Когда смертельно раненного Пушкина внесли в дом, более всего он тревожился, как бы не испугать жену. «Бедная жена, бедная жена!» – восклицал поэт. «Что бы ни случилось, ты ни в чем не виновата и не должна себя упрекать, моя милая!» «Она, бедная, безвинно терпит, – говорил он доктору Спасскому, – в свете ее заедят». И в своих предсмертных муках он, муж, будучи уверен в её чистоте, тревожился и предсказывал будущие страдания своей Наташи.
Много позже Наталия Николаевна признавалась: «Я слишком много страдала и вполне искупила ошибки, которые могла совершить в молодости…» Заметьте, «могла совершить»!
И сам Дантес, один из главных действующих лиц кровавой драмы, сделал необычное признание. И ему можно верить, так как писалось оно не для публики: «Она осталась чиста и может высоко держать голову, не опуская ее ни перед кем в целом свете. Нет другой женщины, которая повела бы себя так же».
Стоит ещё раз вчитаться в строки из писем князя Петра Вяземского – в них ключ к запутанной дуэльной истории:
«Пушкин и его жена попали в гнусную западню, их погубили»;
«…Адские сети, адские козни были устроены против Пушкина и жены его».
Анна Ахматова:
Вряд ли поэтессе было ведомо письмо вдовы Наталии Пушкиной, отправленное ей в июне горького 1837-го из Полотняного Завода в Болдино к управляющему с просьбой доставить ей незамедлительно «книги, бумаги, письма, и вещи, все без остатку» покойного мужа.
Словно слышится ее живой голос, тихий, но твердый в том своем великом горе. Не понимала, не знала цену гения?! А это забытое ее письмо, как много говорит оно ныне!
Вот откровение, ставшее известным благодаря Софье Карамзиной, – она переписывает строки из письма, адресованного ей Натали: «Я выписала сюда все его (мужа) сочинения, я пыталась их читать, но у меня не хватает мужества: слишком сильно и мучительно они волнуют, читать его – все равно, что слышать его голос, а это так тяжело!»
Нет, она не забыла и никогда не сможет забыть мужа.
Ведь именно вдова поэта, исполнив свой «сердечный обет», воздвигла в Святых Горах памятник-надгробие Пушкину!
У Натали Николаевны немало заслуг перед отечественным пушкиноведением: она сохранила все рукописи поэта, его письма, исполняя давний наказ мужа: «Чтоб не пропала ни строка пера моего для тебя и для потомства». (И вряд ли без радения Наталии Николаевны всё это бесценное богатство хранилось бы ныне в Пушкинском Доме!)

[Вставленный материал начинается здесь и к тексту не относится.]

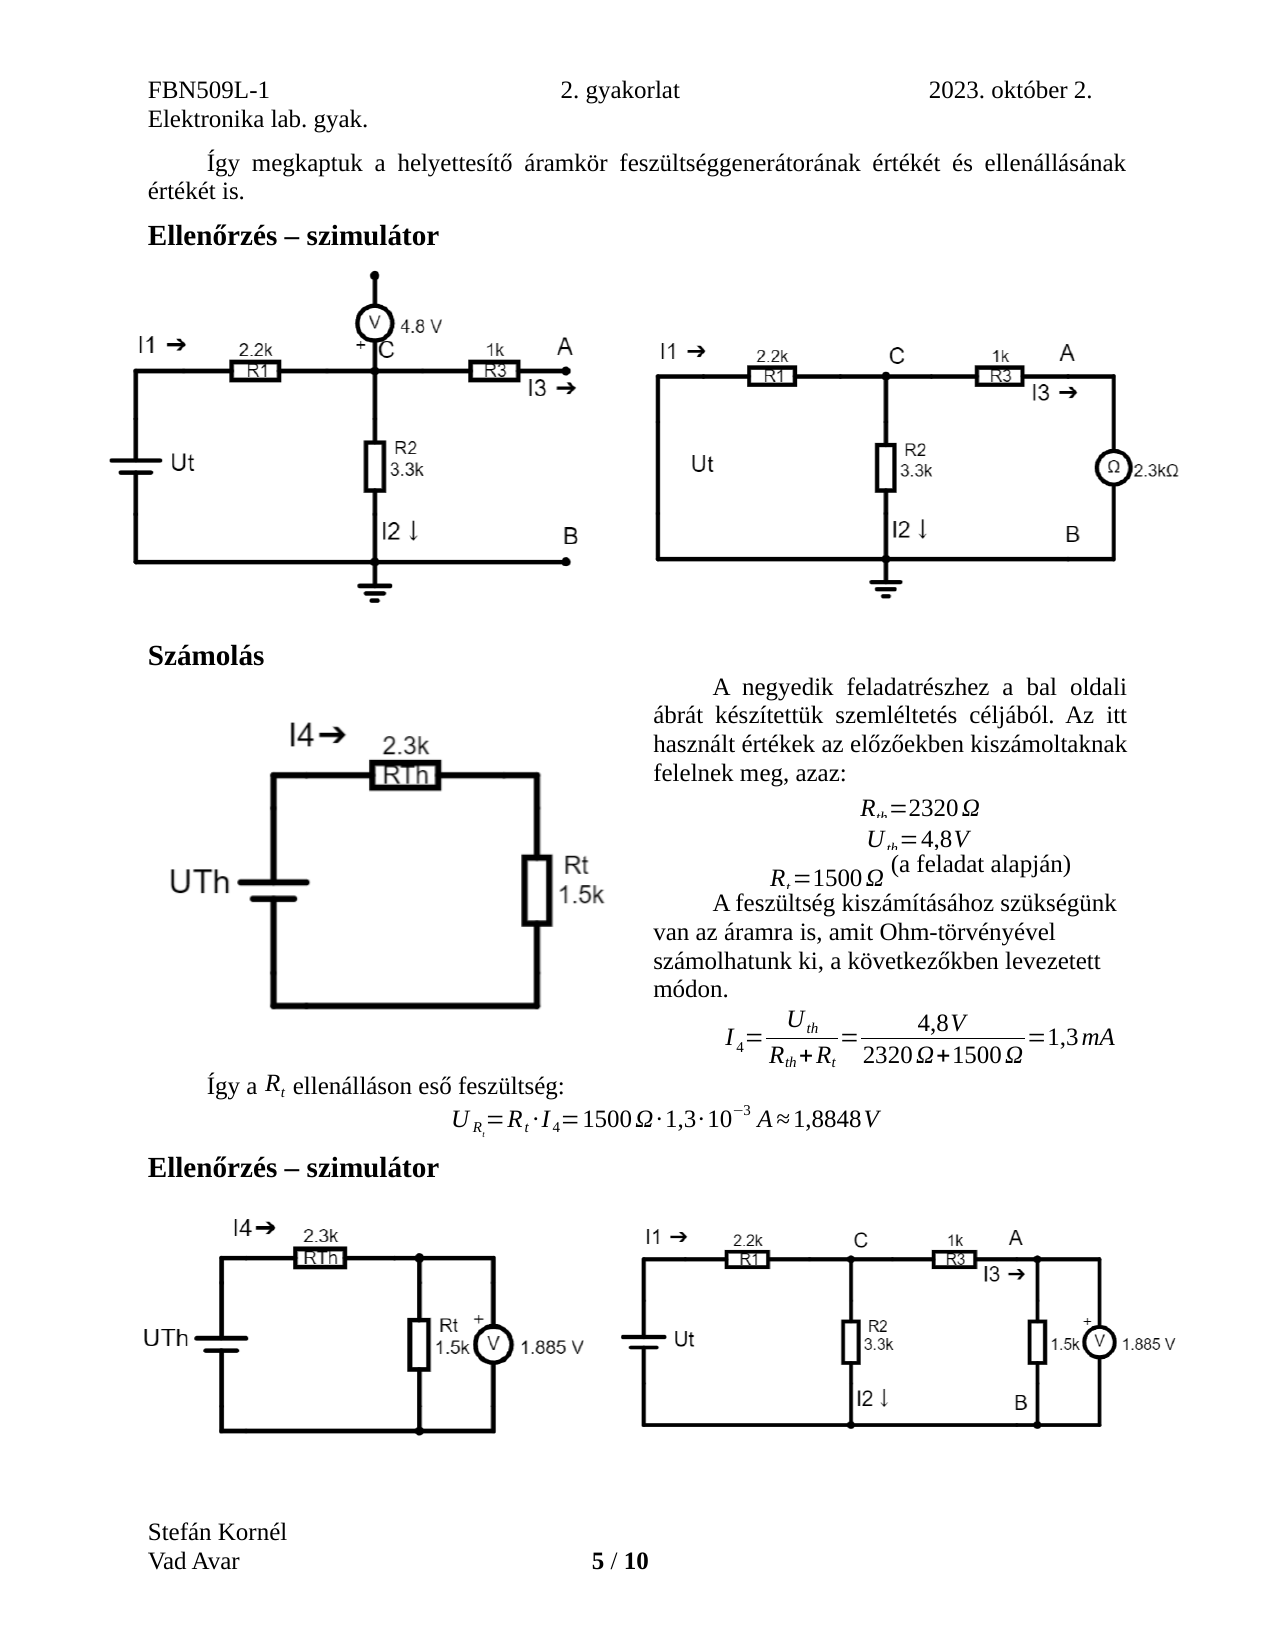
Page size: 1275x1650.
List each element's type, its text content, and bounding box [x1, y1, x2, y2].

text Így a ellenálláson eső feszültség: [148, 1070, 1127, 1101]
picture [146, 699, 635, 1041]
text Így megkaptuk a helyettesítő áramkör feszültséggenerátorának értékét és ellenállásának értékét is. [148, 148, 1127, 205]
text Ellenőrzés – szimulátor [148, 1151, 1127, 1184]
text Ellenőrzés – szimulátor [148, 218, 1127, 251]
text A feszültség kiszámításához szükségünk van az áramra is, amit Ohm-törvényével számolhatunk ki, a következőkben levezetett módon. [635, 888, 1127, 1003]
picture [613, 1201, 1192, 1442]
picture [87, 255, 604, 626]
text A negyedik feladatrészhez a bal oldali ábrát készítettük szemléltetés céljából. Az itt használt értékek az előzőekben kiszámoltaknak felelnek meg, azaz: [148, 672, 1127, 787]
picture [120, 1192, 596, 1456]
picture [634, 318, 1193, 613]
text Számolás [148, 264, 1127, 672]
text (a feladat alapján) [635, 849, 1127, 888]
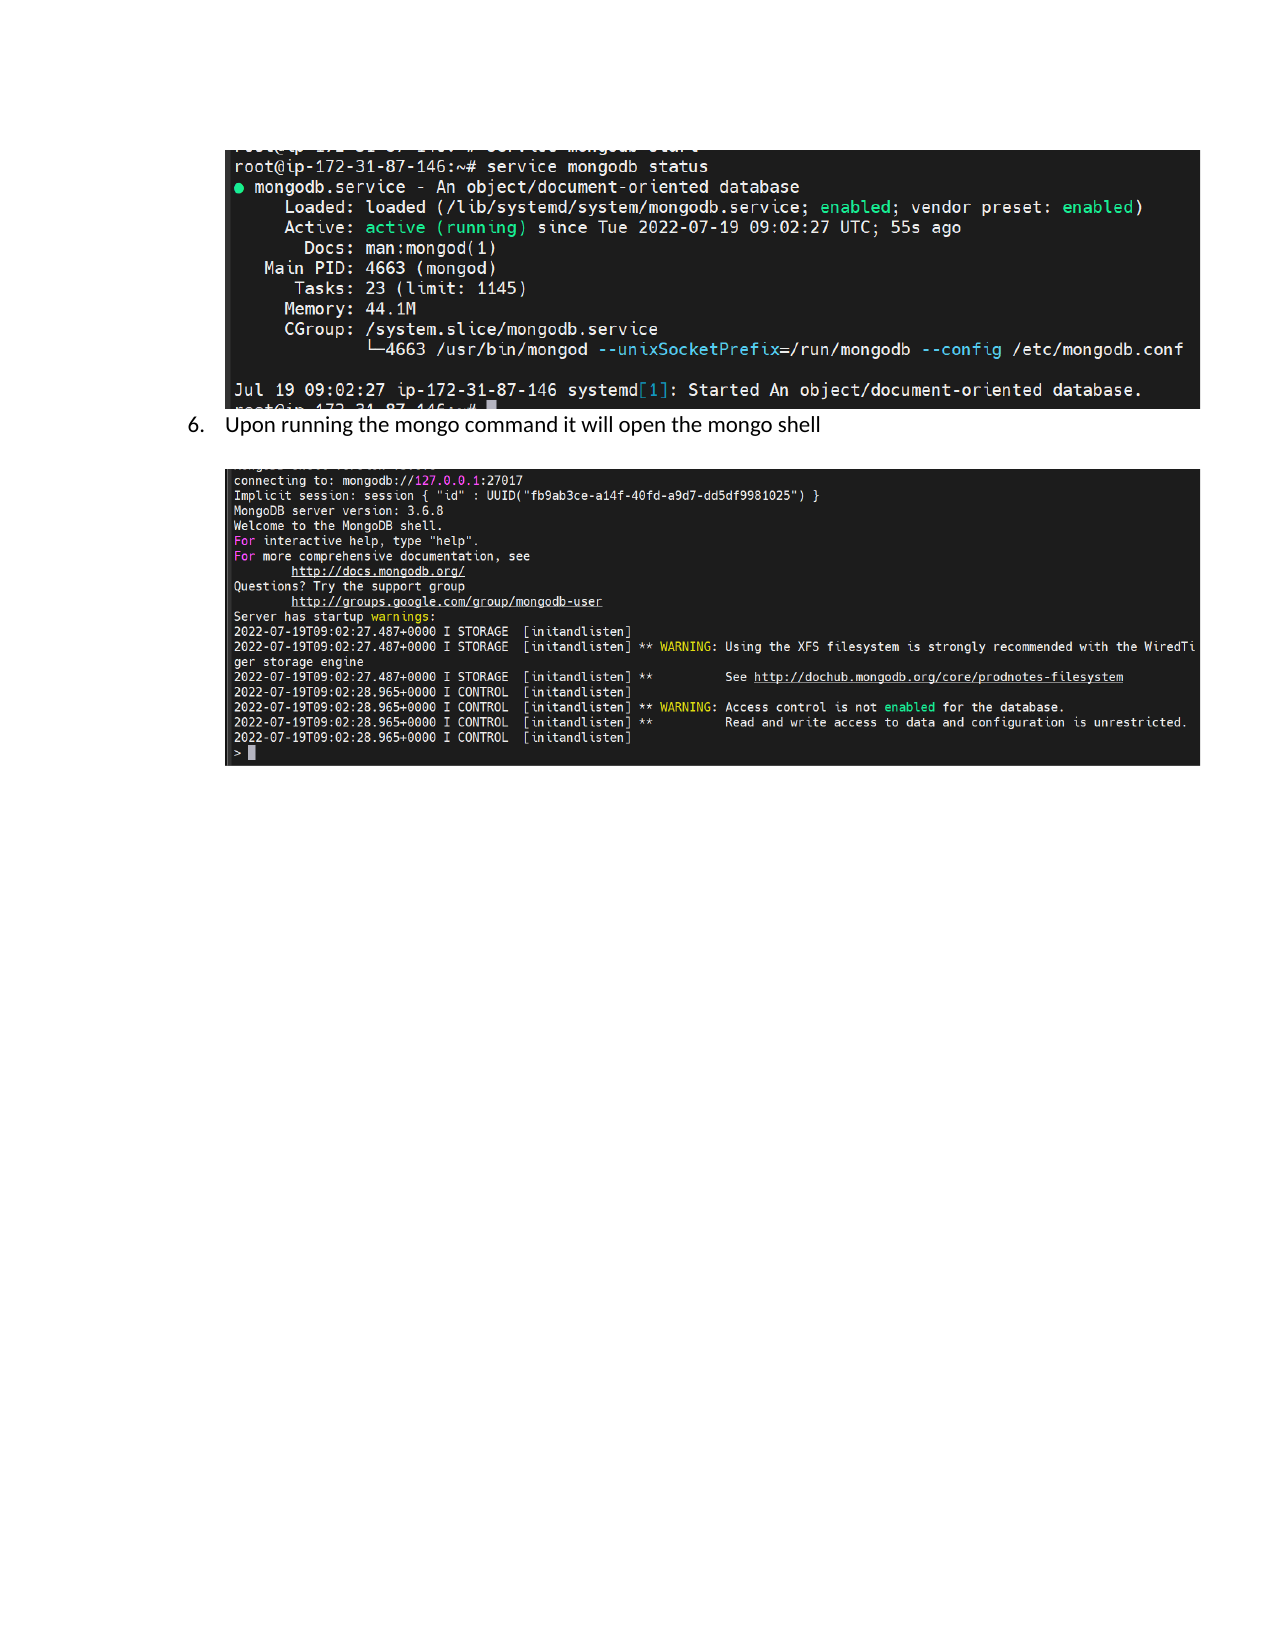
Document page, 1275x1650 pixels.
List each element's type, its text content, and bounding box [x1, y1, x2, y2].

Она научила детей боготворить их великого отца. Вступилась за честь Пушкина, когда опекун детей поэта г-н Отрешков-Тарасенко вздумал украденные им пушкинские автографы преподнести известной библиотеке. Эдакий пиар середины XIX века!
Казалось бы, до старых ли рукописей Пушкина его вдове, обремененной житейскими повседневными заботами? Господин Отрешков просчитался.
«Не хочу и не могу оставить без внимания клеймо, нанесенное имени отца их», – пишет Наталия Николаевна издателю Павлу Анненкову. Это ли равнодушная красавица, кукла без души и сердца, и уж тем более без характера? Сколько душевной боли и негодования в письме вдовы поэта, и как борется она за светлое имя покойного мужа – никакая тень не должна омрачить его!
И барону Корфу, называя пушкинские рукописи «фамильной драгоценностью», Наталия Николаевна пишет, «что дети Пушкина за счастье почтут принести в дар Императорской публичной библиотеке те же самые автографы, но только от своего имени»! Нет, не желала она «видеть имя народного поэта и честного человека – имя Пушкина, нашу фамильную гордость, нашу родовую славу» – рядом с именем низкого человека. Письмо как вызов на поединок! У неё была своя дуэль…
«Бог правду видит, да не скоро скажет». Это о ней, жене поэта, столько претерпевшей во мнении людском (о чем и предрекал в свои последние часы Пушкин!) и при своей недолгой жизни, и многие годы уже после смерти.
И что судить через века – достойна или нет быть женой поэта Наталия Гончарова? И мог ли Пушкин ошибиться, обладая величайшей сверхчеловеческой прозорливостью? Это выбор гения.